With a deadline of September 14th at 11:59pm looming, the United Auto Workers (UAW) union’s contract talks with Ford, General Motors, and Stellantis seems destined to go down to the proverbial wire. Things have picked up in recent days, however, with Ford’s cross-town rivals submitting proposals to the UAW, while The Blue Oval also countered with its own, sweetened contact offer just days ago. The UAW also budged a bit this week, lowering its pay raise demands from 46 percent down to around 36, though that remains far off FoMoCo’s latest offer of 16 percent. Regardless, even considering this progress and pleas from President Joe Biden and Michigan Governor Gretchen Whitmer for both sides to work together, it seems as if Ford may still be hit with targeted union strikes, according to the Associated Press.

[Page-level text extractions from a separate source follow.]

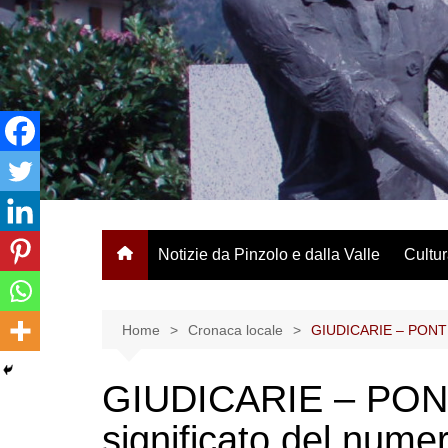
Salta
al
contenuto
Notizie da Pinzolo e dalla Valle
Cultur
Home
Cronaca locale
GIUDICARIE – PONTE D
GIUDICARIE – PONT
significato del num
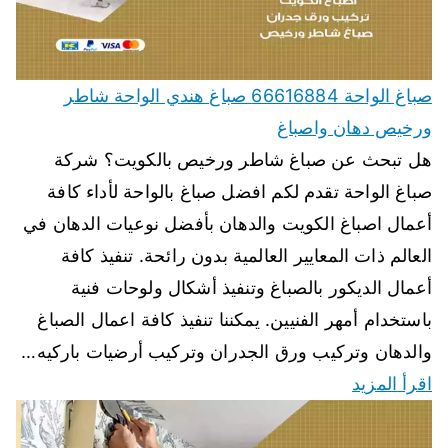
صباغ الواحة 66616884 صباغ هندي الواحة شاطر
ورخيص دهان واصباغ
هل تبحث عن صباغ شاطر ورخيص بالكويت؟ شركة
صباغ الواحة تقدم لكم افضل صباغ بالواحة لأداء كافة
أعمال اصباغ الكويت والدهان بأفضل نوعيات الدهان في
العالم ذات المعايير العالمية بدون رائحة. تنفيذ كافة
أعمال الديكور بالصباغ وتنفيذ أشكال ولوحات فنية
باستخدام أمهر الفنيين. يمكننا تنفيذ كافة اعمال الصباغ
والدهان وتركيب ورق الجدران وتركيب أرضيات باركيه…
اقرأ المزيد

These smaller scale strikes would reportedly only affect a small number of plants operated by all three automakers, a strategy that just arose during talks among union leaders this past Friday. Local UAW leaders were informed of the plan yesterday afternoon, according to unnamed sources, while union members will reportedly learn of these details via a livestream hosted by UAW President Shawn Fain later today.

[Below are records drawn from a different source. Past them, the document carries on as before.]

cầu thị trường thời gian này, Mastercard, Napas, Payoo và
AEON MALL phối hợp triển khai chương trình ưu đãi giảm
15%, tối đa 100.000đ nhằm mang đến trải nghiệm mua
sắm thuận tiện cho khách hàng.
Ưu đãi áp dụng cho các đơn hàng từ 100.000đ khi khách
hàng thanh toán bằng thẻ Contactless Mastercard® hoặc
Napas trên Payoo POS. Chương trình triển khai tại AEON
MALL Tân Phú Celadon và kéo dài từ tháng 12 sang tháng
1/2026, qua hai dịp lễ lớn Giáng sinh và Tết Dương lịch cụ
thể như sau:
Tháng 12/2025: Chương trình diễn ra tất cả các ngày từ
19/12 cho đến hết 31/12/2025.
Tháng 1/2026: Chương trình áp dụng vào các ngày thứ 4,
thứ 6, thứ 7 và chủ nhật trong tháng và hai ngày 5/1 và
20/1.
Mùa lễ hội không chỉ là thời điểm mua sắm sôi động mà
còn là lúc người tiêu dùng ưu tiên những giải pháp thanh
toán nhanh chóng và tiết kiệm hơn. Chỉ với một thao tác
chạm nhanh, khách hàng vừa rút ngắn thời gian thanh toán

It’s unclear if the UAW is targeting component factories – which could impact multiple other facilities – or assembly plants, nor how many workers might be asked to strike, but this action would obviously prove costly for both sides. The UAW would be required to pay its 146,000 members $500 per week if it strikes against all three companies simultaneously, meaning that its $825 million dollar strike fund would be depleted in around three months – not factoring in health care payments.
In addition to a pay increase, the UAW is also seeking stronger job security amid the shift to EVs, the end of tiered pay systems, and the return of a cost of living adjustment, as well as a four-day, 32-hour full time work week. As Ford Authority reported last week, submitting to these demands – or even failing to reach a deal and facing a strike after Thursday’s deadline – could prove incredibly costly for Ford and its rivals, regardless of how things pan out.